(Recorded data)
**********
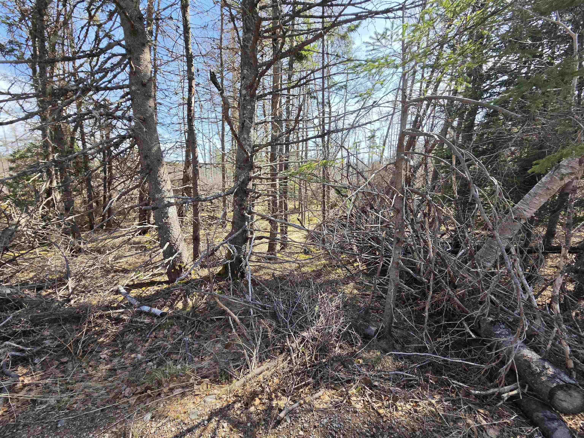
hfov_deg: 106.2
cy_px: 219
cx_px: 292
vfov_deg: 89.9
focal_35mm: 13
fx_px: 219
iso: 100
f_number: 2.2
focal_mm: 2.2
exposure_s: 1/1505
**********
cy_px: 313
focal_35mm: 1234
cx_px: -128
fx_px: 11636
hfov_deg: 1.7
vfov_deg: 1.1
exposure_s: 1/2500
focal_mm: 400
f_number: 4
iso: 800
**********
### Assigned task
From the records above, transcribe exactly the run of lines that opens with the line holding "hfov_deg: 106.2" and closes with the line holding "exposure_s: 1/1505", both included.

### Problem solution
hfov_deg: 106.2
cy_px: 219
cx_px: 292
vfov_deg: 89.9
focal_35mm: 13
fx_px: 219
iso: 100
f_number: 2.2
focal_mm: 2.2
exposure_s: 1/1505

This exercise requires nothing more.